» PROVIDED DATA
Start of Block
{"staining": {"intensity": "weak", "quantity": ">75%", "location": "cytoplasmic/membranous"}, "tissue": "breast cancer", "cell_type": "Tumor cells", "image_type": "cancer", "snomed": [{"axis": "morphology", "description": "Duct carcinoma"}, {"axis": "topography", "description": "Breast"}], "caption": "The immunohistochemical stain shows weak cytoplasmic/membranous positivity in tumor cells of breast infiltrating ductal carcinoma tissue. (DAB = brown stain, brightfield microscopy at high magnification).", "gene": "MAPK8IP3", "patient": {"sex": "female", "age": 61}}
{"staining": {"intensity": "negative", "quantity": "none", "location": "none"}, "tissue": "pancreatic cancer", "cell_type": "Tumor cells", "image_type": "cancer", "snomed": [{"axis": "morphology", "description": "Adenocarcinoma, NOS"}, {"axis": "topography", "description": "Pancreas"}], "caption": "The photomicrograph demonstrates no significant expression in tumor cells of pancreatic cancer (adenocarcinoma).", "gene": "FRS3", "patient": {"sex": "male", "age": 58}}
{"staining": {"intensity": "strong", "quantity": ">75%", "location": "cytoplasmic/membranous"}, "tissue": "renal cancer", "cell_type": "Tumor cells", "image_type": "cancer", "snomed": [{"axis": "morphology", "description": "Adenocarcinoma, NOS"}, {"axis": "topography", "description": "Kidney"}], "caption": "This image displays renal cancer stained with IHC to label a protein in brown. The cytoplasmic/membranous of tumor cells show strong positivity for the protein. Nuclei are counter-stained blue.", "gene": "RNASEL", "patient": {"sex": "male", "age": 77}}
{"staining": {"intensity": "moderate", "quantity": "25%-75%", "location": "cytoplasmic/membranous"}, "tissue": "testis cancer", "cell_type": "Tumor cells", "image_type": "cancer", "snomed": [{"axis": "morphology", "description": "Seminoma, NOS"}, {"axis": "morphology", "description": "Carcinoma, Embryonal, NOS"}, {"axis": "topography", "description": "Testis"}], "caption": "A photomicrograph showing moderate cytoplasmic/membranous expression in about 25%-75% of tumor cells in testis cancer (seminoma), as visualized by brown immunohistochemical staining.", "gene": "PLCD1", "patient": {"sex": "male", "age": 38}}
End of Block
Word for word, write out all of the data above.

{"staining": {"intensity": "weak", "quantity": ">75%", "location": "cytoplasmic/membranous"}, "tissue": "breast cancer", "cell_type": "Tumor cells", "image_type": "cancer", "snomed": [{"axis": "morphology", "description": "Duct carcinoma"}, {"axis": "topography", "description": "Breast"}], "caption": "The immunohistochemical stain shows weak cytoplasmic/membranous positivity in tumor cells of breast infiltrating ductal carcinoma tissue. (DAB = brown stain, brightfield microscopy at high magnification).", "gene": "MAPK8IP3", "patient": {"sex": "female", "age": 61}}
{"staining": {"intensity": "negative", "quantity": "none", "location": "none"}, "tissue": "pancreatic cancer", "cell_type": "Tumor cells", "image_type": "cancer", "snomed": [{"axis": "morphology", "description": "Adenocarcinoma, NOS"}, {"axis": "topography", "description": "Pancreas"}], "caption": "The photomicrograph demonstrates no significant expression in tumor cells of pancreatic cancer (adenocarcinoma).", "gene": "FRS3", "patient": {"sex": "male", "age": 58}}
{"staining": {"intensity": "strong", "quantity": ">75%", "location": "cytoplasmic/membranous"}, "tissue": "renal cancer", "cell_type": "Tumor cells", "image_type": "cancer", "snomed": [{"axis": "morphology", "description": "Adenocarcinoma, NOS"}, {"axis": "topography", "description": "Kidney"}], "caption": "This image displays renal cancer stained with IHC to label a protein in brown. The cytoplasmic/membranous of tumor cells show strong positivity for the protein. Nuclei are counter-stained blue.", "gene": "RNASEL", "patient": {"sex": "male", "age": 77}}
{"staining": {"intensity": "moderate", "quantity": "25%-75%", "location": "cytoplasmic/membranous"}, "tissue": "testis cancer", "cell_type": "Tumor cells", "image_type": "cancer", "snomed": [{"axis": "morphology", "description": "Seminoma, NOS"}, {"axis": "morphology", "description": "Carcinoma, Embryonal, NOS"}, {"axis": "topography", "description": "Testis"}], "caption": "A photomicrograph showing moderate cytoplasmic/membranous expression in about 25%-75% of tumor cells in testis cancer (seminoma), as visualized by brown immunohistochemical staining.", "gene": "PLCD1", "patient": {"sex": "male", "age": 38}}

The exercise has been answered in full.